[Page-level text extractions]
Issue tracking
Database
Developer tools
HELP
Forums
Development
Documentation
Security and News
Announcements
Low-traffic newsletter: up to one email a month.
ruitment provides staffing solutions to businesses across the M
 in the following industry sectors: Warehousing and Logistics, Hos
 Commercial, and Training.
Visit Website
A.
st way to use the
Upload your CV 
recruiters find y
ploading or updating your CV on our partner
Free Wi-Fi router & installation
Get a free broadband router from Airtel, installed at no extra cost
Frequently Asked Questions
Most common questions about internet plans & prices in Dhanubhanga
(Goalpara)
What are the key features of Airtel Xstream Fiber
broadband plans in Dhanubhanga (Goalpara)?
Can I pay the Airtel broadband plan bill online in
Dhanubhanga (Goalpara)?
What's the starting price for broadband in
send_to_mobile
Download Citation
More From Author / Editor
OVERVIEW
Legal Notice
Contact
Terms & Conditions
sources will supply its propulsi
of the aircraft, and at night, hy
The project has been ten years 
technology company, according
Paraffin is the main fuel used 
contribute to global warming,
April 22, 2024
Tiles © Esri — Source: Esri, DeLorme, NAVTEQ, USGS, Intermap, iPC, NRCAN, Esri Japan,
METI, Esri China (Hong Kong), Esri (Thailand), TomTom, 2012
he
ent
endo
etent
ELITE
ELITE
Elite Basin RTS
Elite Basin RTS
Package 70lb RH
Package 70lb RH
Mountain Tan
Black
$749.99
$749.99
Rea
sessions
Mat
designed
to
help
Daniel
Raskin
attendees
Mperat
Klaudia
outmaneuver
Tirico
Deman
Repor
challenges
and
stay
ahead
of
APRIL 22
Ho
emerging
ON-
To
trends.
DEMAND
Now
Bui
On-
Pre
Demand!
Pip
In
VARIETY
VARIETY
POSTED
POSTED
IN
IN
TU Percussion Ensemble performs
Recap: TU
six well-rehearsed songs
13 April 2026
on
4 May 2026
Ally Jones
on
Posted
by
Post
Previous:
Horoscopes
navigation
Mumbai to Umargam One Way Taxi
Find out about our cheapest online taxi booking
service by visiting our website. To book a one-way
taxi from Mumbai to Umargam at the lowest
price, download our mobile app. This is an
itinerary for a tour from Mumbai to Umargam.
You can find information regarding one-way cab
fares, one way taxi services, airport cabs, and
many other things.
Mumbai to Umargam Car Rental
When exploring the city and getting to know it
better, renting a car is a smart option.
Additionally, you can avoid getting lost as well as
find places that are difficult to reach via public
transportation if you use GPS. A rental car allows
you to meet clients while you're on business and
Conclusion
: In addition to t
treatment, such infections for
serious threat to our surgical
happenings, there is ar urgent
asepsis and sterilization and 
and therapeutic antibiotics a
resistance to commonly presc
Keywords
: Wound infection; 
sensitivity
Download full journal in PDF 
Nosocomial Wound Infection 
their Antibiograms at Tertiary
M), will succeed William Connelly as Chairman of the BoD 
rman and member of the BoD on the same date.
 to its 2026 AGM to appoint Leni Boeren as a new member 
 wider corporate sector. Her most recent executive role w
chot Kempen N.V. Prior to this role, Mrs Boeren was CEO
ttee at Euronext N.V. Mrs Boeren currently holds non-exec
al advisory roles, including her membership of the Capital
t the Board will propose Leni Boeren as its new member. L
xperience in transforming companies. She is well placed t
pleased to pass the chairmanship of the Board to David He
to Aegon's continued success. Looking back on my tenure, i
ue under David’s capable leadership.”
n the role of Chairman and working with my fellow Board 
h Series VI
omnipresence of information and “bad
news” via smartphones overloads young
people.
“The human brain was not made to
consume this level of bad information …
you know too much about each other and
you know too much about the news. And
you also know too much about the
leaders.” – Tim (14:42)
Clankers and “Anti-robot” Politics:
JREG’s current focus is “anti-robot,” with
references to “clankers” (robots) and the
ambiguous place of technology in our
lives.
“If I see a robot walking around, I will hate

■ WHAT THE TASK REQUIRES ■
Repeat every line in the items above, character for character and in the same order.

■ EXERCISE ANSWER ■
Issue tracking
Database
Developer tools
HELP
Forums
Development
Documentation
Security and News
Announcements
Low-traffic newsletter: up to one email a month.
ruitment provides staffing solutions to businesses across the M
 in the following industry sectors: Warehousing and Logistics, Hos
 Commercial, and Training.
Visit Website
A.
st way to use the
Upload your CV 
recruiters find y
ploading or updating your CV on our partner
Free Wi-Fi router & installation
Get a free broadband router from Airtel, installed at no extra cost
Frequently Asked Questions
Most common questions about internet plans & prices in Dhanubhanga
(Goalpara)
What are the key features of Airtel Xstream Fiber
broadband plans in Dhanubhanga (Goalpara)?
Can I pay the Airtel broadband plan bill online in
Dhanubhanga (Goalpara)?
What's the starting price for broadband in
send_to_mobile
Download Citation
More From Author / Editor
OVERVIEW
Legal Notice
Contact
Terms & Conditions
sources will supply its propulsi
of the aircraft, and at night, hy
The project has been ten years 
technology company, according
Paraffin is the main fuel used 
contribute to global warming,
April 22, 2024
Tiles © Esri — Source: Esri, DeLorme, NAVTEQ, USGS, Intermap, iPC, NRCAN, Esri Japan,
METI, Esri China (Hong Kong), Esri (Thailand), TomTom, 2012
he
ent
endo
etent
ELITE
ELITE
Elite Basin RTS
Elite Basin RTS
Package 70lb RH
Package 70lb RH
Mountain Tan
Black
$749.99
$749.99
Rea
sessions
Mat
designed
to
help
Daniel
Raskin
attendees
Mperat
Klaudia
outmaneuver
Tirico
Deman
Repor
challenges
and
stay
ahead
of
APRIL 22
Ho
emerging
ON-
To
trends.
DEMAND
Now
Bui
On-
Pre
Demand!
Pip
In
VARIETY
VARIETY
POSTED
POSTED
IN
IN
TU Percussion Ensemble performs
Recap: TU
six well-rehearsed songs
13 April 2026
on
4 May 2026
Ally Jones
on
Posted
by
Post
Previous:
Horoscopes
navigation
Mumbai to Umargam One Way Taxi
Find out about our cheapest online taxi booking
service by visiting our website. To book a one-way
taxi from Mumbai to Umargam at the lowest
price, download our mobile app. This is an
itinerary for a tour from Mumbai to Umargam.
You can find information regarding one-way cab
fares, one way taxi services, airport cabs, and
many other things.
Mumbai to Umargam Car Rental
When exploring the city and getting to know it
better, renting a car is a smart option.
Additionally, you can avoid getting lost as well as
find places that are difficult to reach via public
transportation if you use GPS. A rental car allows
you to meet clients while you're on business and
Conclusion
: In addition to t
treatment, such infections for
serious threat to our surgical
happenings, there is ar urgent
asepsis and sterilization and 
and therapeutic antibiotics a
resistance to commonly presc
Keywords
: Wound infection; 
sensitivity
Download full journal in PDF 
Nosocomial Wound Infection 
their Antibiograms at Tertiary
M), will succeed William Connelly as Chairman of the BoD 
rman and member of the BoD on the same date.
 to its 2026 AGM to appoint Leni Boeren as a new member 
 wider corporate sector. Her most recent executive role w
chot Kempen N.V. Prior to this role, Mrs Boeren was CEO
ttee at Euronext N.V. Mrs Boeren currently holds non-exec
al advisory roles, including her membership of the Capital
t the Board will propose Leni Boeren as its new member. L
xperience in transforming companies. She is well placed t
pleased to pass the chairmanship of the Board to David He
to Aegon's continued success. Looking back on my tenure, i
ue under David’s capable leadership.”
n the role of Chairman and working with my fellow Board 
h Series VI
omnipresence of information and “bad
news” via smartphones overloads young
people.
“The human brain was not made to
consume this level of bad information …
you know too much about each other and
you know too much about the news. And
you also know too much about the
leaders.” – Tim (14:42)
Clankers and “Anti-robot” Politics:
JREG’s current focus is “anti-robot,” with
references to “clankers” (robots) and the
ambiguous place of technology in our
lives.
“If I see a robot walking around, I will hate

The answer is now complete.